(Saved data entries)
════════════════════

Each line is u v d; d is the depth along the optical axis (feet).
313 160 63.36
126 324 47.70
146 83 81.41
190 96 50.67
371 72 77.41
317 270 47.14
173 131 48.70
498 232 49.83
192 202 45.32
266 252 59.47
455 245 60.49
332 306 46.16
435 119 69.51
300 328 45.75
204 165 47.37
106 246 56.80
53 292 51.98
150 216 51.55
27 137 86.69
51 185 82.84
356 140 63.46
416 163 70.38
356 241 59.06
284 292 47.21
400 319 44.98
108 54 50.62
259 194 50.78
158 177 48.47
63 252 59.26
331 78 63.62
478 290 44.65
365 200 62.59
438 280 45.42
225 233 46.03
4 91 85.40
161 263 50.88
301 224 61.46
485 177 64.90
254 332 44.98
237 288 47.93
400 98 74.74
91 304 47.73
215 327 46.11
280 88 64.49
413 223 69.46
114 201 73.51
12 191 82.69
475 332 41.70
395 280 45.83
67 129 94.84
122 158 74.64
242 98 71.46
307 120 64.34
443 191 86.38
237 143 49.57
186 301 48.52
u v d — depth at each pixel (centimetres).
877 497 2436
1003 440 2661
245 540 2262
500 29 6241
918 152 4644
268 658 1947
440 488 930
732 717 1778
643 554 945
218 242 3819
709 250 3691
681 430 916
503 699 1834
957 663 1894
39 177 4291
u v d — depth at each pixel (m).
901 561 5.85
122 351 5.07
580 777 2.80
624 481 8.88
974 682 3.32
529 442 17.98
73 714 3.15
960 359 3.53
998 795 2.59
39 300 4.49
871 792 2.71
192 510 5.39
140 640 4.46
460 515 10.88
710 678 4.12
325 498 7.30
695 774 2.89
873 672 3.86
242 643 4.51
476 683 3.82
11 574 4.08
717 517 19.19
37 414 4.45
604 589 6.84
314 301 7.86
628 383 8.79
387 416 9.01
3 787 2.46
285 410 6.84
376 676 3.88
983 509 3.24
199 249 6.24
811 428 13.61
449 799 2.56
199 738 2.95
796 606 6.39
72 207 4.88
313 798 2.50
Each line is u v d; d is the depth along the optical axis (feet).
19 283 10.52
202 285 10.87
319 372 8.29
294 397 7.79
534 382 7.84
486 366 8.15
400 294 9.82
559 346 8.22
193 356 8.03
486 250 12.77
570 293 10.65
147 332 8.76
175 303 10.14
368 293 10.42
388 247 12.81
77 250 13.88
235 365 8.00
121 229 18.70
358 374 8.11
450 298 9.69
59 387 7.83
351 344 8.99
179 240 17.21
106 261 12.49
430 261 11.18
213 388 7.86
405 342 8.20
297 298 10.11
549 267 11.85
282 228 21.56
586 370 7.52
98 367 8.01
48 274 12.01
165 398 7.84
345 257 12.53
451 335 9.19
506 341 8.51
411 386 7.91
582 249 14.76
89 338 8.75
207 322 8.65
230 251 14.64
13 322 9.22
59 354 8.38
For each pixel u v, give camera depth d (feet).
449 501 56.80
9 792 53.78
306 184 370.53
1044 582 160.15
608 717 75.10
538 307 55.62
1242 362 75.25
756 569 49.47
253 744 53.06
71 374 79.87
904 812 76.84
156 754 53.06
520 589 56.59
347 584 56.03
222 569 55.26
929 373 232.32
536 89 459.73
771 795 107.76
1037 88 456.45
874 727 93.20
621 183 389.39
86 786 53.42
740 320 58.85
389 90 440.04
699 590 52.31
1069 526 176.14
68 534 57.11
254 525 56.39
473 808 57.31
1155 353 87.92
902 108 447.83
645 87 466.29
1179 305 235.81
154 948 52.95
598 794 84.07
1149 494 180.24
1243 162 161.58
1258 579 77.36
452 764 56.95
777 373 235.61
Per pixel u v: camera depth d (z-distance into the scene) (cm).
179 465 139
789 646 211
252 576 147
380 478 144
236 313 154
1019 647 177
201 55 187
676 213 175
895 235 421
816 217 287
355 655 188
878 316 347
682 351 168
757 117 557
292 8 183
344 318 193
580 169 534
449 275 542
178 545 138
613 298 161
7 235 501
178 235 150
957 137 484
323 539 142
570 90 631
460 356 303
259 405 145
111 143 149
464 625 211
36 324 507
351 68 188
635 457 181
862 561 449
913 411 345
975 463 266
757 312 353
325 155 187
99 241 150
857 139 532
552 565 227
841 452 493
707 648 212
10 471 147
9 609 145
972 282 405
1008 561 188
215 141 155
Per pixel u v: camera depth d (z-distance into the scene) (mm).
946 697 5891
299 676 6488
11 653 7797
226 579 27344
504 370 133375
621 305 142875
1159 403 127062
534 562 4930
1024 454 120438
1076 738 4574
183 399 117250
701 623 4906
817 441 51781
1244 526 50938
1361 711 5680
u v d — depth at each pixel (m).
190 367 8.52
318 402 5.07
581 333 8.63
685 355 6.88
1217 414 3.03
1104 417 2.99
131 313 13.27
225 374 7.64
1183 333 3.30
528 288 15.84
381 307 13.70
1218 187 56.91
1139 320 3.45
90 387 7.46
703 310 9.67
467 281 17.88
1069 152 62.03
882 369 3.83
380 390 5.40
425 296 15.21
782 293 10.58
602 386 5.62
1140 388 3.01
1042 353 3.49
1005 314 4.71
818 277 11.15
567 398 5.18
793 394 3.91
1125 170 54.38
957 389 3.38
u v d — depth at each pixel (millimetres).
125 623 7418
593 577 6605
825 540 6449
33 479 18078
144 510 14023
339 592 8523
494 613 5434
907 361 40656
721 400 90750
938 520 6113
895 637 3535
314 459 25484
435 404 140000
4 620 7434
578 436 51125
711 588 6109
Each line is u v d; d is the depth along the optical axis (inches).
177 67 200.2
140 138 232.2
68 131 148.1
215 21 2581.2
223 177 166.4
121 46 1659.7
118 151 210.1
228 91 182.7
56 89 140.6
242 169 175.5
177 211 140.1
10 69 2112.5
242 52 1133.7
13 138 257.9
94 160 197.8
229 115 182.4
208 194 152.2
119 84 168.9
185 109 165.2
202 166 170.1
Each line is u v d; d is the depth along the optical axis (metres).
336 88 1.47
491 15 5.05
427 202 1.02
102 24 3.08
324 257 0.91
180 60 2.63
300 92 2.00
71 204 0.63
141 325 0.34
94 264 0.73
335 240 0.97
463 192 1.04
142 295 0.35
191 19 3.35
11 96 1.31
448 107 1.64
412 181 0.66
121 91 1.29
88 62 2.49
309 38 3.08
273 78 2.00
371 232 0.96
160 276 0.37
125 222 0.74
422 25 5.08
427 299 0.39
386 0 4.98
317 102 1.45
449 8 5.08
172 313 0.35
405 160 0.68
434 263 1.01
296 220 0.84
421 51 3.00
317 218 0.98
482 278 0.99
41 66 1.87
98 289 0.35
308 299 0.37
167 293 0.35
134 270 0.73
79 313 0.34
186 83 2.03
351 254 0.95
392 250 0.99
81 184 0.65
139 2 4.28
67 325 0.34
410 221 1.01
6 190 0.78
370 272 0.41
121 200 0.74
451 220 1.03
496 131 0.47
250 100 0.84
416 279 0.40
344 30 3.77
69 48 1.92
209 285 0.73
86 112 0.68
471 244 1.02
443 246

════════════════════

The response should be the lines from the one containing "370 272 0.41" through the last line of the data, set down exactly and with no other line.

370 272 0.41
121 200 0.74
451 220 1.03
496 131 0.47
250 100 0.84
416 279 0.40
344 30 3.77
69 48 1.92
209 285 0.73
86 112 0.68
471 244 1.02
443 246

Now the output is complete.